Iran vehemently denies the charges and insists that its nuclear program is for peaceful purposes only.
Tehran is under three rounds of UN Security Council sanctions for turning down West’s calls to give up its right of uranium enrichment, saying the demand is politically tainted and illogical.
Iran has so far ruled out halting or limiting its nuclear work in exchange for trade and other incentives, saying that renouncing its rights under the NPT would encourage world powers to put further pressure on the country and would not lead to a change in the West’s hardline stance on Tehran.
Iran insists that it has to continue enriching uranium because it needs to provide fuel to a 300-megawatt light-water reactor it is building in the southwestern town of Darkhoveyn as well as its first nuclear power plant in the southern port city of Bushehr.
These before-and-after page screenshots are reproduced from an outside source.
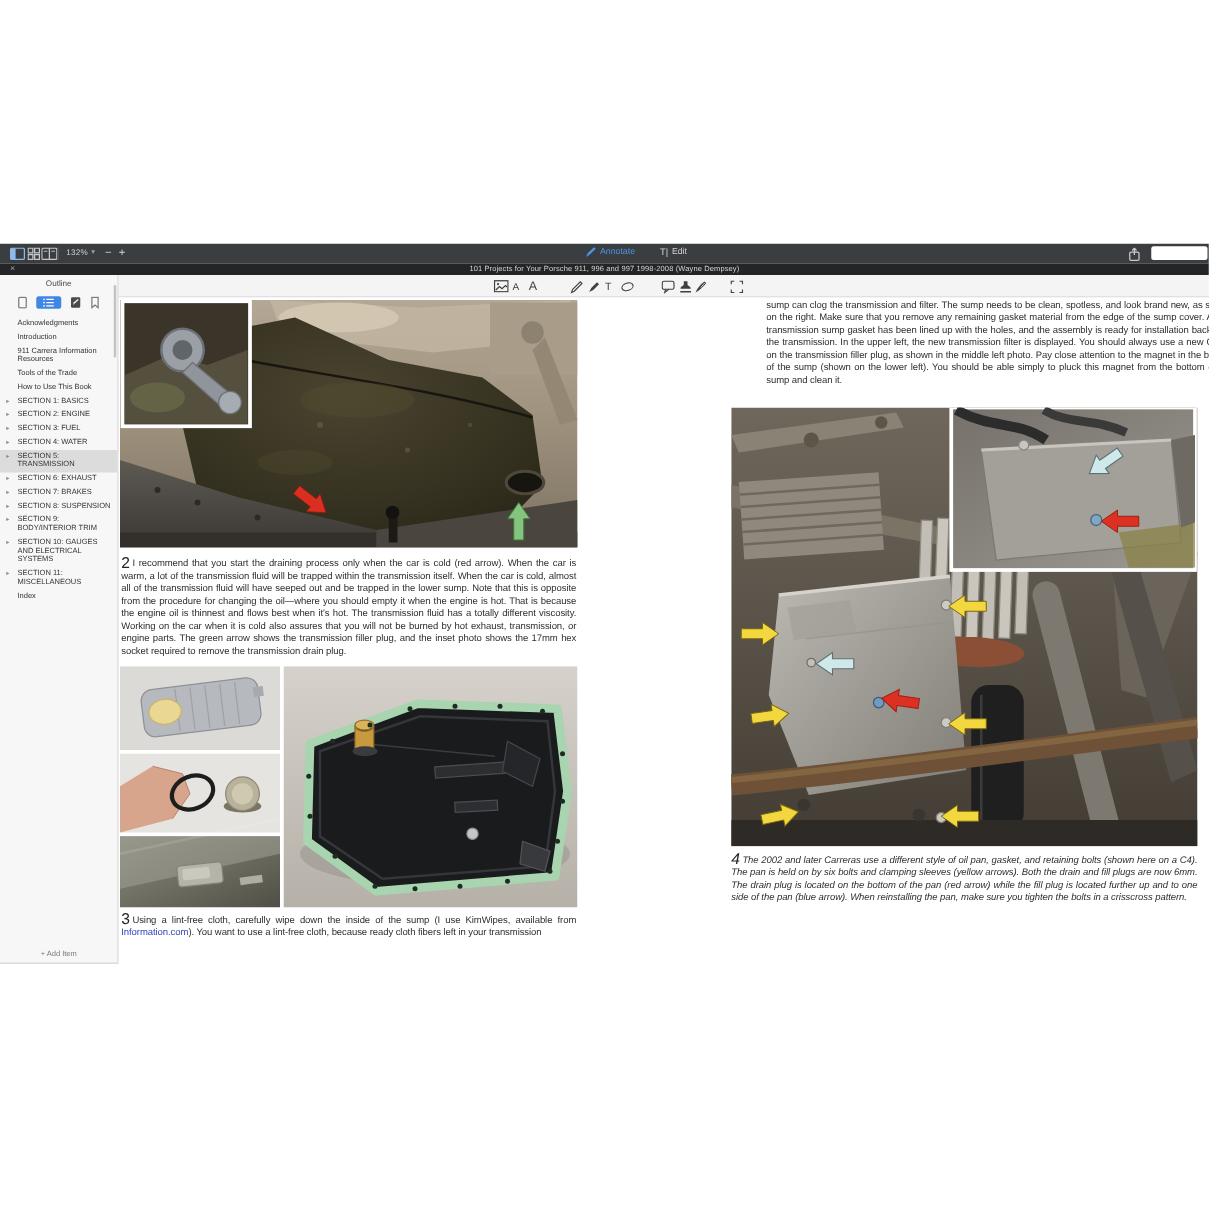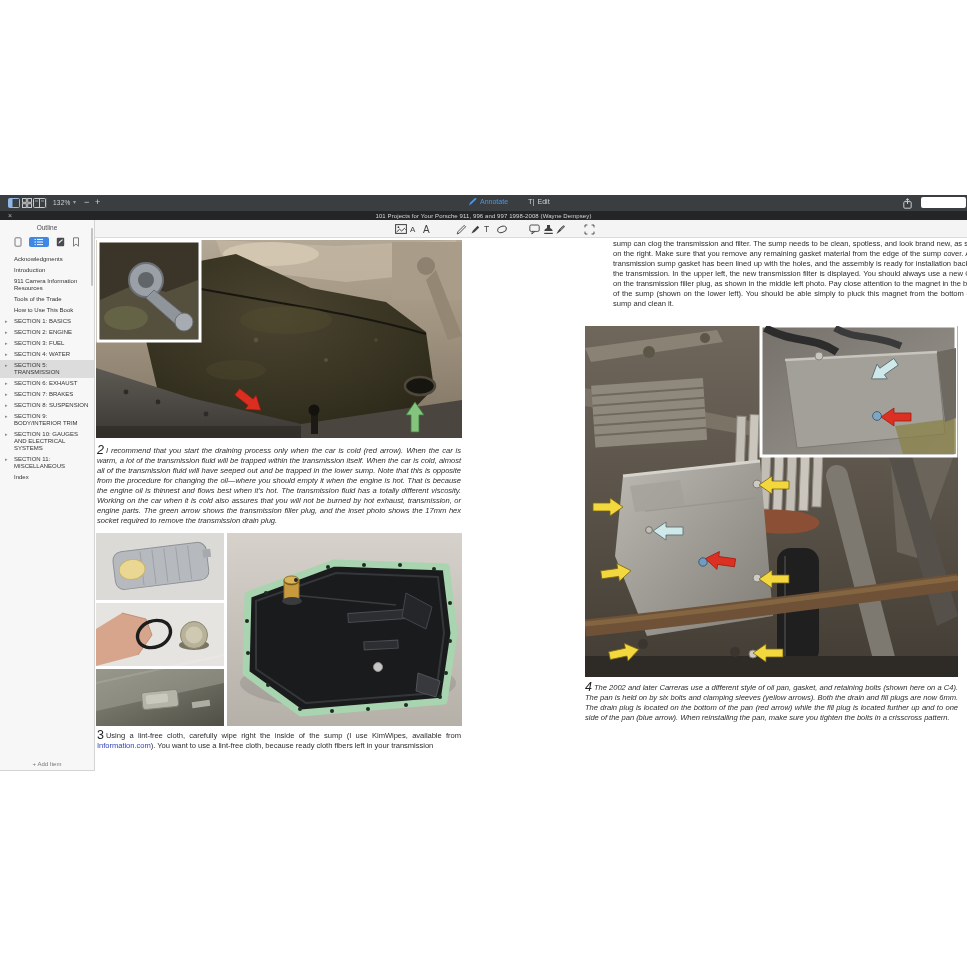"2 I recommend that you" div.pg-text { font-style: italic -> none }
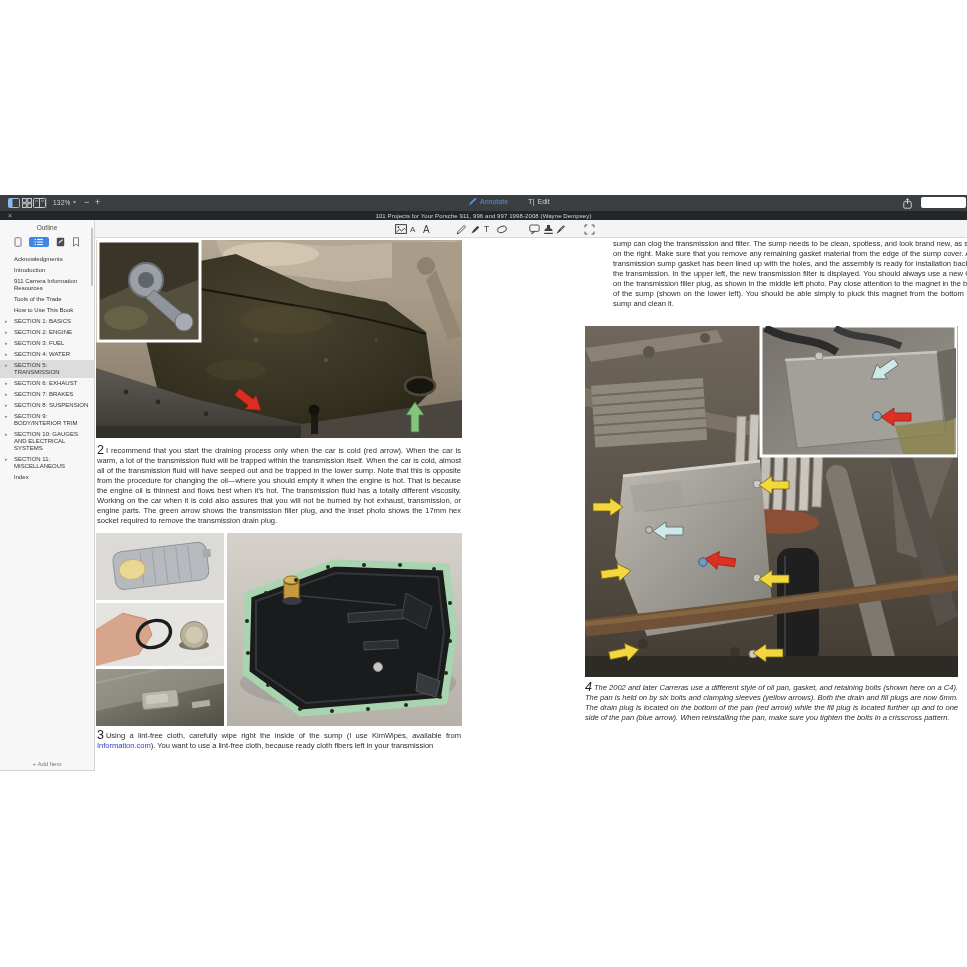"Using a lint-free cloth, carefully" span { text: right -> down }
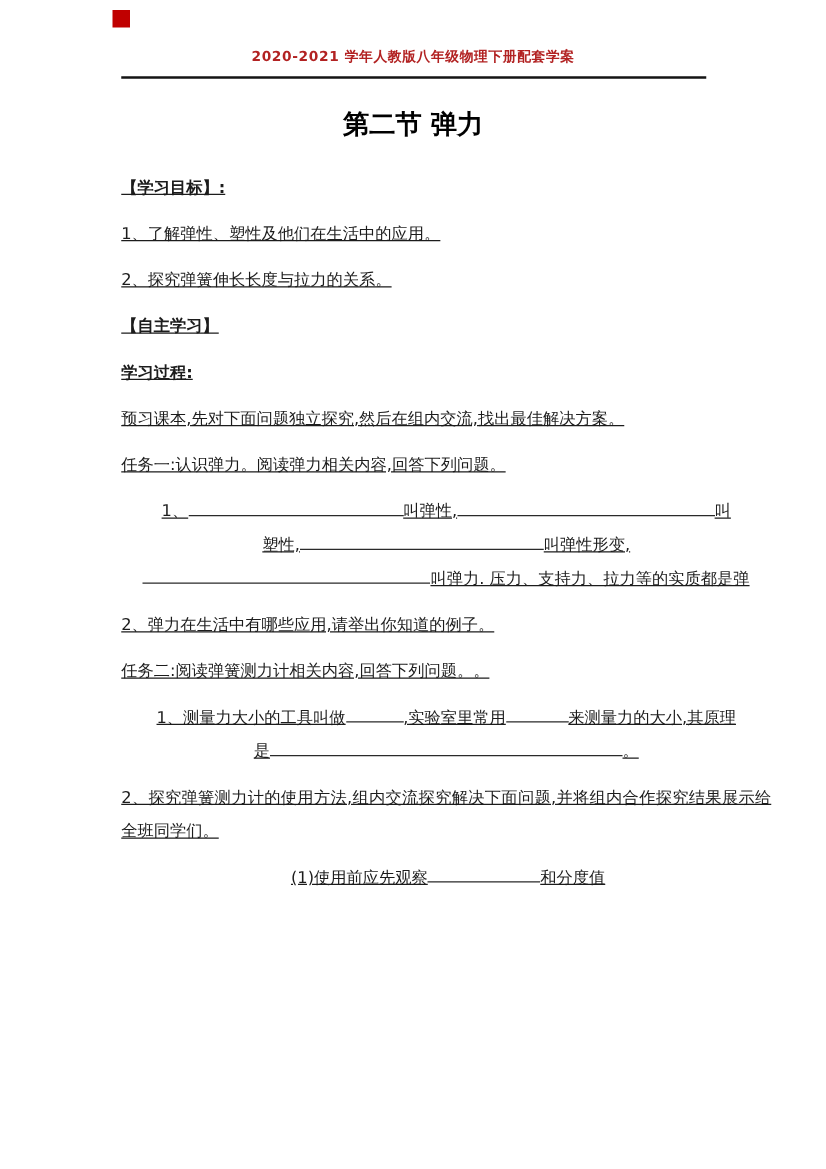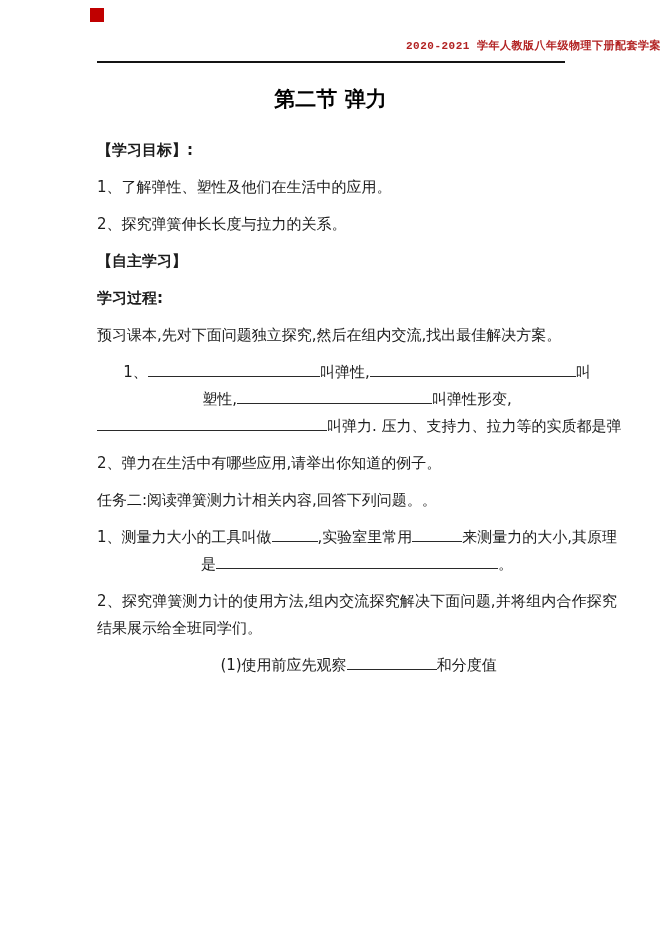"2020-2021 学年人教版八年级物理下册配套学案" .doc-header { font-family: Liberation Mono, monospace -> none; text-align: right -> center }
Tehran has repeatedly said that it considers its nuclear case closed as it has come clean of IAEA’s questions and suspicions about its past nuclear activities.
Analysts believe that the US is at loggerheads with Iran due mainly to the independent and home-grown nature of Tehran’s nuclear technology, which gives the Islamic Republic the potential to turn into a world power and a role model for other third-world countries. Washington has laid much pressure on Iran to make it give up the most sensitive and advanced part of the technology, which is uranium enrichment, a process used for producing nuclear fuel for power plants.
Washington’s push for additional UN penalties contradicts a recent report by 16 US intelligence bodies that endorsed the civilian nature of Iran’s programs. Following the US National Intelligence Estimate (NIE) and similar reports by the IAEA head – one in November and the other one in February – which praised Iran’s truthfulness about key aspects of its past nuclear activities and announced settlement of outstanding issues with Tehran, any effort to impose further sanctions or launch military action against Iran seems to be completely irrational.
The February report by the UN nuclear watchdog, the International Atomic Energy Agency, praised Iran’s cooperation in clearing up all of the past questions over its nuclear program, vindicating Iran’s nuclear program and leaving no justification for any new UN sanctions.
Also in his latest report to the 35-nation Board of Governors, IAEA Director General Mohamed ElBaradei confirmed “the non-diversion” of nuclear material in Iran and added that the agency had found no “components of a nuclear weapon” or “related nuclear physics studies” in the country.
The IAEA report confirmed that Iran has managed to enrich uranium-235 to a level ‘less than 5 percent.’ Such a rate is consistent with the construction of a nuclear power plant. Nuclear arms production, meanwhile, requires an enrichment level of above 90 percent.
Many world nations have called the UN Security Council pressure against Iran unjustified, especially in the wake of recent IAEA reports saying Iran had increased cooperation with the agency.